Le projet lancé par Eric Domb de consacrer 1500 ha de forêt ardennaise (sur territoire communal à Nassogne) à la biodiversité et à la pédagogie de la nature suscite indéniablement beaucoup d’intérêt… et dans certains milieux, des débats passionnés.

Aujourd’hui, malgré le soutien apporté par d’éminents scientifiques, par les associations environnementales et par certains pouvoir publics, il n’est pas encore évident que la partie soit gagnée pour Eric Domb.
En effet, rappelons qu’il s’agit d’un territoire communal géré par le Département nature et Forêt de la Région wallonne, ce qui implique un droit de regard de celle-ci. Le Ministre Collin, ayant les forêts dans ses attributions, est lourdement mis sous pression par certains chasseurs et forestiers que le projet indispose.

Et c’est là qu’on peut se demander pourquoi la polémique est si virulente. Il nous semble qu’à l’occasion de ce projet ambitieux se révèlent des enjeux plus fondamentaux, de nature philosophique et politique.

La question de notre rapport à la Nature

La brochure de Nassonia commence par une phrase « La forêt n’est pas une chose qu’on exploite mais un être vivant et généreux dont il faut entendre et respecter les besoins. »

Voilà exprimée une vision de notre rapport à la nature qui contredit la dualité homme-sujet / nature-objet qui domine nos modes de pensée depuis de nombreux siècles. Cette dualité extrait l’homme hors de la nature et légitime l’exploitation de celle-ci comme ressource qui, aujourd’hui, va largement au-delà de sa capacité de renouvellement. Elle contribue à soumettre les autres êtres vivants de la planète à une logique économique qui conduit à la perte de biodiversité qu’on connaît, qui s’apparente à une nouvelle grande extinction des espèces.

Une nouvelle forme de relation avec la Nature est nécessaire pour que nos sociétés puissent effectivement protéger les ressources de la planète et la préserver des cataclysmes annoncés par les scientifiques, qu’il s’agisse du dérèglement climatique ou de l’effondrement de la biodiversité.

Nassonia affirmant une existence propre à la forêt, promouvant des objectifs de restauration des milieux naturels, de reconnexion des gens avec la nature, de bien-être collectif,… se présente comme une expérimentation de cette nouvelle vision.
Et cela perturbe la vision de « l’homo economicus », ceux pour qui la forêt est – je caricature- une somme d’arbres à planter puis à abattre ou un territoire d’abattage de mammifères bien nourris.

Extraits des entrées
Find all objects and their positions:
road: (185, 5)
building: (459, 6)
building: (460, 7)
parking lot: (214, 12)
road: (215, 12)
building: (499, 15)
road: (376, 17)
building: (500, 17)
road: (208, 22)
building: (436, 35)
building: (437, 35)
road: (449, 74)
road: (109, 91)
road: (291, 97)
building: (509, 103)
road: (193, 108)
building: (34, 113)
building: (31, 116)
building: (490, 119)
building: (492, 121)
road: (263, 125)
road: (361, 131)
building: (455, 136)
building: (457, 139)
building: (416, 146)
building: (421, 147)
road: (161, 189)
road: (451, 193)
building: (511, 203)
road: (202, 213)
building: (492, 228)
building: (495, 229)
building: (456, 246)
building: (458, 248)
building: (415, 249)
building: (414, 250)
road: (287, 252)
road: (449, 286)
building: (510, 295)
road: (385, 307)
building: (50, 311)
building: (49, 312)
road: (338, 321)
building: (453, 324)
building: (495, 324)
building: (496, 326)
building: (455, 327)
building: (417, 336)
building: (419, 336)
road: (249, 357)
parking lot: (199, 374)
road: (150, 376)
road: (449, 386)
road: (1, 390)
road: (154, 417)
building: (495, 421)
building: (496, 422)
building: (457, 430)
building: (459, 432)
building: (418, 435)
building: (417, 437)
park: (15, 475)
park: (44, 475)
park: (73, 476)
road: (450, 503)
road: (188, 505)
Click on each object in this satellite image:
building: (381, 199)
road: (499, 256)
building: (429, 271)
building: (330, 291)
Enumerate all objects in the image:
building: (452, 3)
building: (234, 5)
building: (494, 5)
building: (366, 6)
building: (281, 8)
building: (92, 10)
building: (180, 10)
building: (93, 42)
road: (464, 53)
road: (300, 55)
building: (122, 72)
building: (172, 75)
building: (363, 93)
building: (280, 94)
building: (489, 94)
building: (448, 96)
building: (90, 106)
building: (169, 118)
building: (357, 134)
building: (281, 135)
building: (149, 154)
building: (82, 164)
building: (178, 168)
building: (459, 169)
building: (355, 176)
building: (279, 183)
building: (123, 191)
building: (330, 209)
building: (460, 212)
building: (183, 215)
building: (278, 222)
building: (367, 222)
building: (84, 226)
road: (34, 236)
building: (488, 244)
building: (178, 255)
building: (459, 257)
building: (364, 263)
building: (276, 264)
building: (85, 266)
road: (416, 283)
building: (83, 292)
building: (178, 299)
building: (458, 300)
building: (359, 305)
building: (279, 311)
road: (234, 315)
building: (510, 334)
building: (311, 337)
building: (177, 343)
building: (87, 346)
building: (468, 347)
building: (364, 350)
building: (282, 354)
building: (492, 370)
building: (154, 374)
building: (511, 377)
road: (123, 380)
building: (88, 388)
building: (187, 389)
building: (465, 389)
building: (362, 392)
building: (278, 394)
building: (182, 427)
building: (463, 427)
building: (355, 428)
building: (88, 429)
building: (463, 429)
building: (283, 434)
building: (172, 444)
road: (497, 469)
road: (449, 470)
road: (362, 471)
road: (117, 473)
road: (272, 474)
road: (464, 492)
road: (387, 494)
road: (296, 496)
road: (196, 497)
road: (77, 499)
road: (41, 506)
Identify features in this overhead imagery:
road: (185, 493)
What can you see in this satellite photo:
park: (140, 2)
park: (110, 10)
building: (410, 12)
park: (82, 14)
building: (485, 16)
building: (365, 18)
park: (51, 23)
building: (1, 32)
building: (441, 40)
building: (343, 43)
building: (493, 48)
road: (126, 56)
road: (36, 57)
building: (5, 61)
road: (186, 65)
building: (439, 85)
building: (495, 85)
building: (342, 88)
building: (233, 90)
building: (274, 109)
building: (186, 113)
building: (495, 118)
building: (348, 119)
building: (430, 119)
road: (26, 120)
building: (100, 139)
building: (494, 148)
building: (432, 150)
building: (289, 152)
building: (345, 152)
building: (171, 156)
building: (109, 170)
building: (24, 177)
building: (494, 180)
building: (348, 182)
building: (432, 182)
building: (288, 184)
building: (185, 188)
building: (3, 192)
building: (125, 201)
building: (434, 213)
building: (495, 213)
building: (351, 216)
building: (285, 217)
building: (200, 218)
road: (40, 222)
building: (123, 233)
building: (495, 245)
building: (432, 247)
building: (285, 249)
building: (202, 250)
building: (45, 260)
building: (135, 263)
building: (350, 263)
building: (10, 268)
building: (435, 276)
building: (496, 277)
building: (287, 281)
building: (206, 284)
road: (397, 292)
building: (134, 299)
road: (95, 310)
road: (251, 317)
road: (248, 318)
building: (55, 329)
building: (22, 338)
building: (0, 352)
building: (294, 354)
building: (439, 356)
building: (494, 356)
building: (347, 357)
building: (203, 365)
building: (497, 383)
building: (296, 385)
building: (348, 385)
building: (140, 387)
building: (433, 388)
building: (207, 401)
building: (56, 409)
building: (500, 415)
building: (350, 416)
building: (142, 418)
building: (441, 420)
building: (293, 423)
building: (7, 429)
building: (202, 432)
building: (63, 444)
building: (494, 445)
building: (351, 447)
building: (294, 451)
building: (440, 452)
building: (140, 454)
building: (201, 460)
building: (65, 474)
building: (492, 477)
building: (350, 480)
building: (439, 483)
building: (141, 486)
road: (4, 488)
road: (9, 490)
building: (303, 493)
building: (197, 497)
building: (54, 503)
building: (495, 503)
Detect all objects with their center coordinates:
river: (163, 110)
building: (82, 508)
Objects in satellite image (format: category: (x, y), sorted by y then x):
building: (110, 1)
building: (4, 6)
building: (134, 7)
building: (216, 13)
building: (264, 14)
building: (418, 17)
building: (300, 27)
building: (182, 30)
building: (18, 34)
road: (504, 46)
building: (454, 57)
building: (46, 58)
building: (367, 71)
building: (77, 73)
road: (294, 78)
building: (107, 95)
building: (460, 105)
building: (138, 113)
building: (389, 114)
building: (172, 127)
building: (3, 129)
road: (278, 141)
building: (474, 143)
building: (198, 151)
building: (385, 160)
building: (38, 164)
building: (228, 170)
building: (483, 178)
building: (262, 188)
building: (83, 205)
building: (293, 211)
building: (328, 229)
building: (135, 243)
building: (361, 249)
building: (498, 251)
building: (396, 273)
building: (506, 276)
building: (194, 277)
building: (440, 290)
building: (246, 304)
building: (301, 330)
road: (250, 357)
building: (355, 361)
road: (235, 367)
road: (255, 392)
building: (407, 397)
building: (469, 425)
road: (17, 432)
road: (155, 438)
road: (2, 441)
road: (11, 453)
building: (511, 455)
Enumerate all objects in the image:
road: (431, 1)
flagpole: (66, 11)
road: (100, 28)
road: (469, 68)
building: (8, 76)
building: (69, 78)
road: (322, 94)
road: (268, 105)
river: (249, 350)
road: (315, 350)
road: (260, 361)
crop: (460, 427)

Consigne
Recopiez mot pour mot, s'il vous plaît, tout le passage de l'extrait sur le projet Nassonia qui va de « En effet, rappelons » jusqu'à « philosophique et politique. ».

Corrigé de l'exercice
En effet, rappelons qu’il s’agit d’un territoire communal géré par le Département nature et Forêt de la Région wallonne, ce qui implique un droit de regard de celle-ci. Le Ministre Collin, ayant les forêts dans ses attributions, est lourdement mis sous pression par certains chasseurs et forestiers que le projet indispose.

Et c’est là qu’on peut se demander pourquoi la polémique est si virulente. Il nous semble qu’à l’occasion de ce projet ambitieux se révèlent des enjeux plus fondamentaux, de nature philosophique et politique.